January 13, 2016 – A study led by the DCRI’s Emily Zeitler, MD, found that current guidelines recommending implantable cardioverter defibrillators for heart failure patients applied to both men and women.
Implantable cardioverter defibrillators (ICDs) can provide a significant survival benefit to both women and men who suffer from heart failure with reduced left ventricular ejection fraction, according to a recent study by DCRI researchers.
The study, led by the DCRI’s Emily Zeitler, MD, appears in the current issue of Circulation: Heart Failure.
Previous research has established that primary prevention ICDs confer a survival benefit to patients with heart failure and reduced ejection fraction. However, most of the randomized clinical trials that explored this topic enrolled primarily men. Consequently, there has been some question as to whether the observed survival benefit extends equally to women and men. Although some observational studies and meta-analyses have also addressed the issue of whether primary prevention ICDs benefit women, the results have been mixed.
To address this issue, Zeitler and her colleagues examined patient data from Get With The Guidelines for Heart Failure (GWTG-HF), a voluntary hospital-based improvement program, and the Centers for Medicare and Medicaid Services. They identified women in the GWTG-HF registry who were at least 65 years old, whose primary insurance was Medicare, and who were linked to Centers for Medicare and Medicaid Services data. The final study population included 430 women who had received an ICD and 430 women who did not. For comparison purposes, the researchers also matched 859 men receiving an ICD with 859 who did not
They found that after three years, 40.2 percent of women with ICDs had died, compared with 48.7 percent of women without devices. Meanwhile, 42.9 percent of men with ICDs had died, compared with 52.9 percent of men without devices. With an ICD, the risk of death was more than 20 percent lower in both men and women after about three years.

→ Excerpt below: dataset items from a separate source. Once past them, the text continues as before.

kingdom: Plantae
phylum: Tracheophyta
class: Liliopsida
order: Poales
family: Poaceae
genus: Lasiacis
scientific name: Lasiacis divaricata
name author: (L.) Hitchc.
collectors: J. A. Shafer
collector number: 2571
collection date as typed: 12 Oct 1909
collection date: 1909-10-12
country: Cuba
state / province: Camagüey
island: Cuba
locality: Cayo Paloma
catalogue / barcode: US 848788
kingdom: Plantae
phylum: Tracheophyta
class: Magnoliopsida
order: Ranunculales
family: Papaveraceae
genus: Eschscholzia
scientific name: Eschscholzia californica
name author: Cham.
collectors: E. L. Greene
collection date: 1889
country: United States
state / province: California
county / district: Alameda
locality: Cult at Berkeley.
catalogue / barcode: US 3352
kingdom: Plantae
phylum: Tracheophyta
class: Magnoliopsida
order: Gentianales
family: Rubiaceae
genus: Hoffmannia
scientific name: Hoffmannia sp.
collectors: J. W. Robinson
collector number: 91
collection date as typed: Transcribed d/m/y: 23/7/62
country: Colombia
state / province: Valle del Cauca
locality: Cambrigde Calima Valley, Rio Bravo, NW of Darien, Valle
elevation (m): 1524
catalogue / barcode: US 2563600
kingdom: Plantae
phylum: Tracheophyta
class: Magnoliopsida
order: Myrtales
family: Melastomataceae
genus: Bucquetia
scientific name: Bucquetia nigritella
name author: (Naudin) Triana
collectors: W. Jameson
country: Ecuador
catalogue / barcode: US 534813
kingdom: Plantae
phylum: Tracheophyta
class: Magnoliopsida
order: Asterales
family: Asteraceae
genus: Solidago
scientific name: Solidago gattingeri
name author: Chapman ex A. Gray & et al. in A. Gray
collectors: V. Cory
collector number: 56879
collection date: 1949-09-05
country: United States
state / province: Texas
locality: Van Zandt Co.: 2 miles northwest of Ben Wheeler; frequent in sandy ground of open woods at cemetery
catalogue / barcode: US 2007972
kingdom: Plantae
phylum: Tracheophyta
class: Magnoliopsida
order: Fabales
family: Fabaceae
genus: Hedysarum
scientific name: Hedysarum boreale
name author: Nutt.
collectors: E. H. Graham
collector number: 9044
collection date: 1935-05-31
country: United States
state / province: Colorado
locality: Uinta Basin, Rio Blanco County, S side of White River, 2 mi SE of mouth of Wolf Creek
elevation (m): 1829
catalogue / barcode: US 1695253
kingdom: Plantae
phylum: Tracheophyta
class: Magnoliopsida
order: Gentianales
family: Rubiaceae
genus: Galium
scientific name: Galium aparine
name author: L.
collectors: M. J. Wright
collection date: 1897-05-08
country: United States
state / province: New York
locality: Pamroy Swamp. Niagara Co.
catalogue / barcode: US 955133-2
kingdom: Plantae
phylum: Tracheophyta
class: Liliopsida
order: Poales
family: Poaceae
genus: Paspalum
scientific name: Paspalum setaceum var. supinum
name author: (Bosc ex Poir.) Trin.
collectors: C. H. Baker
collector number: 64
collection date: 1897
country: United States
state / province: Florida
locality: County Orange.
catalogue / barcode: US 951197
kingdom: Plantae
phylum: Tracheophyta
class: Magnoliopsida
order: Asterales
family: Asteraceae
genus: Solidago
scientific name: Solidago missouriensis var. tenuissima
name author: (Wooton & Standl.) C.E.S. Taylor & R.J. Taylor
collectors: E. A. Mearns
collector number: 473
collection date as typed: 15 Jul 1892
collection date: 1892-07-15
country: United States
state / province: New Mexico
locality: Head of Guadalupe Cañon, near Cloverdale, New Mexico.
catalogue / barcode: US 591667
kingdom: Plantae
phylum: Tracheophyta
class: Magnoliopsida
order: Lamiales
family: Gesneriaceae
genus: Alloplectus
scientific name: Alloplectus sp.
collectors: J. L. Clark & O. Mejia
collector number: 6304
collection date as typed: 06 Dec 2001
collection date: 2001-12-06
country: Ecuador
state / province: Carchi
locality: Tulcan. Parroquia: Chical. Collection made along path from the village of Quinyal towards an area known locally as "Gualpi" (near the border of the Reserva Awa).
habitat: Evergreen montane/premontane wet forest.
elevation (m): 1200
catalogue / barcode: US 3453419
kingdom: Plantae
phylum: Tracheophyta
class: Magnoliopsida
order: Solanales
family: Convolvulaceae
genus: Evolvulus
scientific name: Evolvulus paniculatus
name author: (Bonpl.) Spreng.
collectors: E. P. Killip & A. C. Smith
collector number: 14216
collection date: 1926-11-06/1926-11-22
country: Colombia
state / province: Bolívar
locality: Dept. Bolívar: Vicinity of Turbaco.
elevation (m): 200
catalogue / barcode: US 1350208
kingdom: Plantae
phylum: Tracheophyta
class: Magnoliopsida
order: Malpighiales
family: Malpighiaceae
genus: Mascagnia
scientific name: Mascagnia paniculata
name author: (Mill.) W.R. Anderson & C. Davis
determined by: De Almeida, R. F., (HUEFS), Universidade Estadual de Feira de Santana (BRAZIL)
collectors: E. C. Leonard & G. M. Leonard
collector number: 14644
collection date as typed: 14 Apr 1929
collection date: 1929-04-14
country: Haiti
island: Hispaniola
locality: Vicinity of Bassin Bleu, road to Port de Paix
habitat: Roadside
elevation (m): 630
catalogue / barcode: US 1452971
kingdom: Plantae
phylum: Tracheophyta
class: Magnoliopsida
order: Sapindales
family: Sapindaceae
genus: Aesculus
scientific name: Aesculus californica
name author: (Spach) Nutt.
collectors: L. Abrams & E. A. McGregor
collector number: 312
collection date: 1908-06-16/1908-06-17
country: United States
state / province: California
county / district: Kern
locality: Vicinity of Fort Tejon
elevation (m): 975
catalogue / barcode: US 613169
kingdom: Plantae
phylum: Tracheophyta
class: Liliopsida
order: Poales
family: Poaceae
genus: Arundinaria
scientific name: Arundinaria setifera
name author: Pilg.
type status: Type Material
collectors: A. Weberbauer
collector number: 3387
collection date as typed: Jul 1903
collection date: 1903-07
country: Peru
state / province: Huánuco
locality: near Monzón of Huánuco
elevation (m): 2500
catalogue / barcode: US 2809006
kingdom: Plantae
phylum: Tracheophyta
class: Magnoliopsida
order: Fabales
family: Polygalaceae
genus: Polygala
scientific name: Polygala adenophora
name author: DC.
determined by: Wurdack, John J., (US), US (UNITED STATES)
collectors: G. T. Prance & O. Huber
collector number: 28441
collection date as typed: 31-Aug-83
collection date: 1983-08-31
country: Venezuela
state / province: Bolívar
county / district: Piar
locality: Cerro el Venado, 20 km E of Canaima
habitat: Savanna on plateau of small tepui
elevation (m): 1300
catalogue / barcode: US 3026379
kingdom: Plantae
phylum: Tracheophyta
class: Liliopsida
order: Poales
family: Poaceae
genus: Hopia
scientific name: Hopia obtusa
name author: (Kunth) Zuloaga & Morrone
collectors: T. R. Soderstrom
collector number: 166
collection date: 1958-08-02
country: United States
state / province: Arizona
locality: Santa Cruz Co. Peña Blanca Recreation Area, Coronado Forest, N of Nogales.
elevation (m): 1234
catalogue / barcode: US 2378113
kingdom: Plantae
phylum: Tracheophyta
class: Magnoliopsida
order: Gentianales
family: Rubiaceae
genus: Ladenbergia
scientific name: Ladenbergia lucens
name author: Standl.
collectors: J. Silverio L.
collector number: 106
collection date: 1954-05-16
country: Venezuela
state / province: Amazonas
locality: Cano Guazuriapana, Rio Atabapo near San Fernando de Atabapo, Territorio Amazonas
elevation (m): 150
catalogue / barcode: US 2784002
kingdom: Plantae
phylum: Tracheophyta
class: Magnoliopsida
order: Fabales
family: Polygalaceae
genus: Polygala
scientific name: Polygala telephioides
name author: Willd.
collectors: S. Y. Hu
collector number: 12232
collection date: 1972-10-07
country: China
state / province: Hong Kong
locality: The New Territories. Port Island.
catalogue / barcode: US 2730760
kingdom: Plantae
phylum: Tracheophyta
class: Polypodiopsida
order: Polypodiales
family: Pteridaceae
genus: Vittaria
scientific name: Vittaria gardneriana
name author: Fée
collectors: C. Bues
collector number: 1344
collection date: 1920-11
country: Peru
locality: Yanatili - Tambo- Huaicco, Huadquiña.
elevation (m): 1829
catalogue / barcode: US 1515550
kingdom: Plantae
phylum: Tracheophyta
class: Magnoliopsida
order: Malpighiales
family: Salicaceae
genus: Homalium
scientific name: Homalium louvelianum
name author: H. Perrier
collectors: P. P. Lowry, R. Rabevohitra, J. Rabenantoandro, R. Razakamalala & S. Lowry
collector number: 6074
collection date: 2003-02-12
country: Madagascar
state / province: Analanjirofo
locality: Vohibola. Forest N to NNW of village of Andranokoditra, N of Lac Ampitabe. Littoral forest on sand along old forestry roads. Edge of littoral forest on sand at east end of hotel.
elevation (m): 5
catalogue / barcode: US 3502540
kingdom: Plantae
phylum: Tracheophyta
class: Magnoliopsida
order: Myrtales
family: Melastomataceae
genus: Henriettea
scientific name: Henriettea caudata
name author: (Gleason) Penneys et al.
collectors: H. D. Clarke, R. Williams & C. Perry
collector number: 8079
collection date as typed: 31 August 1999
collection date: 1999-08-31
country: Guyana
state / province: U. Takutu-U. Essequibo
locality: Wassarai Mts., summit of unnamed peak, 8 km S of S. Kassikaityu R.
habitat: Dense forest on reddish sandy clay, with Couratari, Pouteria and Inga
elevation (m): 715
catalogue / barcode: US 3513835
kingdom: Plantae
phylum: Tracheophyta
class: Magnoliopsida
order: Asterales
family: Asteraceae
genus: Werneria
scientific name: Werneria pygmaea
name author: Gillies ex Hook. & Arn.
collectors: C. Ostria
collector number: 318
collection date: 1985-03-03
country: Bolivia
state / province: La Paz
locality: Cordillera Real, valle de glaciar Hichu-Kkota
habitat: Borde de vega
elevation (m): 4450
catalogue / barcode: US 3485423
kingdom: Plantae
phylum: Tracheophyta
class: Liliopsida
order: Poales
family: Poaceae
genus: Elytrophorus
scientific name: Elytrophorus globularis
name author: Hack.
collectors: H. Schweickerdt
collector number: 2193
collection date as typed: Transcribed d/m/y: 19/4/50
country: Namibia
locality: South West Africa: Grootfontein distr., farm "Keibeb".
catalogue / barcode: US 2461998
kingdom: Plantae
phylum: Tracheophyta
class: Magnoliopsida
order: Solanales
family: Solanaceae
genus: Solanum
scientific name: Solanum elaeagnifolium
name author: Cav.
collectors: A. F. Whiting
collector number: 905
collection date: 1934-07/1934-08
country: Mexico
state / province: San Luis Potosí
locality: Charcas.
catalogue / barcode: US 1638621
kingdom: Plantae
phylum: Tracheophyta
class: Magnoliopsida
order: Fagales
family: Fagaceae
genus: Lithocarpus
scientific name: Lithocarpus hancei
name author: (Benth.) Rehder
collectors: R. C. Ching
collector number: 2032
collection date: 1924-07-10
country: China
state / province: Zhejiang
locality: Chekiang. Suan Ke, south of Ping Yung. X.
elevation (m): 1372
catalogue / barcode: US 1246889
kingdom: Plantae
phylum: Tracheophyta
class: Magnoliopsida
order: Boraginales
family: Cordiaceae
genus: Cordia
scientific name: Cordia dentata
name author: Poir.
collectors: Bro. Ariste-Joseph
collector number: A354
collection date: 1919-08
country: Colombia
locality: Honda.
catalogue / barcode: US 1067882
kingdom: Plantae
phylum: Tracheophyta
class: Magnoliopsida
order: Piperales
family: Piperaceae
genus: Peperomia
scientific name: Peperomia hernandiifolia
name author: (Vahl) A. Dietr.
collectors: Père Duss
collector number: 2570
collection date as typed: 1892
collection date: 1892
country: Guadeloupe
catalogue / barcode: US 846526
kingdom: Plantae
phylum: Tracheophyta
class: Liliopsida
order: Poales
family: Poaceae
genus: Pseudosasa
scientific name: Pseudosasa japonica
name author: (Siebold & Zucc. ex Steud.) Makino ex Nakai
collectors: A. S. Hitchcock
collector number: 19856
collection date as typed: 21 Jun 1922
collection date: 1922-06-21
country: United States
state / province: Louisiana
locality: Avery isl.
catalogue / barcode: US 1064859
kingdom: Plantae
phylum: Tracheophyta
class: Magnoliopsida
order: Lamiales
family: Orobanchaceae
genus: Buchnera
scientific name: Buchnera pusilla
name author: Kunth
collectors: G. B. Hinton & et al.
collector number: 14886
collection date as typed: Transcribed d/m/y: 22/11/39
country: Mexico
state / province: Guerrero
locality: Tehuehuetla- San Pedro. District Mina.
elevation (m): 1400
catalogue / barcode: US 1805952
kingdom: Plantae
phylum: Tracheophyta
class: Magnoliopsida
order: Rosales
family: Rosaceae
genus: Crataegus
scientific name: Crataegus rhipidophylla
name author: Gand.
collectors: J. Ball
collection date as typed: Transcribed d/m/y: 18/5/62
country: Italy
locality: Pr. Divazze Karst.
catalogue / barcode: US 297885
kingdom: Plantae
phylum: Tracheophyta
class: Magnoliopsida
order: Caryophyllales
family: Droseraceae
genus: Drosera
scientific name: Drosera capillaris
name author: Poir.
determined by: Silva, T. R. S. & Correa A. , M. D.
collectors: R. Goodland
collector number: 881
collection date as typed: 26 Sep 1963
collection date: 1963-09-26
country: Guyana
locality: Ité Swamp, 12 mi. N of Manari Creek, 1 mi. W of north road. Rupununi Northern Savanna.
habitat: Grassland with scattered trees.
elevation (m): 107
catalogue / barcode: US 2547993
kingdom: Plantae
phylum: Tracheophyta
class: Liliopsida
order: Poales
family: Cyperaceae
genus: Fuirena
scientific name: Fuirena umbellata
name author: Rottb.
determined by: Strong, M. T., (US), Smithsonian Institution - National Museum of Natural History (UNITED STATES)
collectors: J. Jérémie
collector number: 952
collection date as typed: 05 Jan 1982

The researchers concluded that these findings support current guideline recommendations for the implantation of a primary prevention ICD in eligible women and men with heart failure and reduced left ventricular ejection fraction.
“Currently, many eligible patients with heart failure are not referred to physicians who can implant the devices. If you have heart failure, ask your doctor whether you might benefit from an ICD in addition to your other therapy,” Zeitler said in a press release issued by the journal.
In addition to Zeitler, the study’s DCRI authors included Anne Hellkamp, MS; Adrian Hernandez, MD, MHS; Eric Peterson, MD, MPH; Gillian Sanders, PhD; and Sana al-Khatib, MD, MHS.